## Your goal
Every entry must be duplicated word for word.

## Provided records
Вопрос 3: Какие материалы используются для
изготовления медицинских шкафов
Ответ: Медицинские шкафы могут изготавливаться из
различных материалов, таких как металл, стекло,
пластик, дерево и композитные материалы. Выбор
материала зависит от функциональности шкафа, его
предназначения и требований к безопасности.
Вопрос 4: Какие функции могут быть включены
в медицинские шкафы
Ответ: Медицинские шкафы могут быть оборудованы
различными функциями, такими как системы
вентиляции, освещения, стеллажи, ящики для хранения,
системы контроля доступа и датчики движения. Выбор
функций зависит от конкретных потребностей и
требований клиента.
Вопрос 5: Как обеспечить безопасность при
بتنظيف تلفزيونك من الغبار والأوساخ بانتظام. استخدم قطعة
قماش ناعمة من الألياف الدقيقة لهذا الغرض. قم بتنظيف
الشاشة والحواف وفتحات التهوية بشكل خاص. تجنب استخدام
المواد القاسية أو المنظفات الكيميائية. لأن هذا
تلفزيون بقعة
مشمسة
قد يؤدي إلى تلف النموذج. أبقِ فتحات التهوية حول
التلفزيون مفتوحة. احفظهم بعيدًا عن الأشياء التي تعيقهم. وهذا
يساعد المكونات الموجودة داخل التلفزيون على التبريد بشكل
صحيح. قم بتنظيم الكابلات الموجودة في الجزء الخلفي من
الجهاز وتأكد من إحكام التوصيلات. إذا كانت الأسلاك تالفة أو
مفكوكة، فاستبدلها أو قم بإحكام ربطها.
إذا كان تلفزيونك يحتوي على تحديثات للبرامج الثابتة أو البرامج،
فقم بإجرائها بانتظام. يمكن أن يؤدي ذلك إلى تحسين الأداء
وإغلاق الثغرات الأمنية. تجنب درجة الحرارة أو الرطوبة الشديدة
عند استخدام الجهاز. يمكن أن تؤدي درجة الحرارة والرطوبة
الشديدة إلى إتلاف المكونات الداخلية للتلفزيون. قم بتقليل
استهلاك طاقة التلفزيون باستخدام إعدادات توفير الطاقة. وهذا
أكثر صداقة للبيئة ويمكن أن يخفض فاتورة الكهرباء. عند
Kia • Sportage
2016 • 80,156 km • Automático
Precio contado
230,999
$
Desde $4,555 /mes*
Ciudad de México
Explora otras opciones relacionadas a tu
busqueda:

## Output below
Вопрос 3: Какие материалы используются для
изготовления медицинских шкафов
Ответ: Медицинские шкафы могут изготавливаться из
различных материалов, таких как металл, стекло,
пластик, дерево и композитные материалы. Выбор
материала зависит от функциональности шкафа, его
предназначения и требований к безопасности.
Вопрос 4: Какие функции могут быть включены
в медицинские шкафы
Ответ: Медицинские шкафы могут быть оборудованы
различными функциями, такими как системы
вентиляции, освещения, стеллажи, ящики для хранения,
системы контроля доступа и датчики движения. Выбор
функций зависит от конкретных потребностей и
требований клиента.
Вопрос 5: Как обеспечить безопасность при
بتنظيف تلفزيونك من الغبار والأوساخ بانتظام. استخدم قطعة
قماش ناعمة من الألياف الدقيقة لهذا الغرض. قم بتنظيف
الشاشة والحواف وفتحات التهوية بشكل خاص. تجنب استخدام
المواد القاسية أو المنظفات الكيميائية. لأن هذا
تلفزيون بقعة
مشمسة
قد يؤدي إلى تلف النموذج. أبقِ فتحات التهوية حول
التلفزيون مفتوحة. احفظهم بعيدًا عن الأشياء التي تعيقهم. وهذا
يساعد المكونات الموجودة داخل التلفزيون على التبريد بشكل
صحيح. قم بتنظيم الكابلات الموجودة في الجزء الخلفي من
الجهاز وتأكد من إحكام التوصيلات. إذا كانت الأسلاك تالفة أو
مفكوكة، فاستبدلها أو قم بإحكام ربطها.
إذا كان تلفزيونك يحتوي على تحديثات للبرامج الثابتة أو البرامج،
فقم بإجرائها بانتظام. يمكن أن يؤدي ذلك إلى تحسين الأداء
وإغلاق الثغرات الأمنية. تجنب درجة الحرارة أو الرطوبة الشديدة
عند استخدام الجهاز. يمكن أن تؤدي درجة الحرارة والرطوبة
الشديدة إلى إتلاف المكونات الداخلية للتلفزيون. قم بتقليل
استهلاك طاقة التلفزيون باستخدام إعدادات توفير الطاقة. وهذا
أكثر صداقة للبيئة ويمكن أن يخفض فاتورة الكهرباء. عند
Kia • Sportage
2016 • 80,156 km • Automático
Precio contado
230,999
$
Desde $4,555 /mes*
Ciudad de México
Explora otras opciones relacionadas a tu
busqueda:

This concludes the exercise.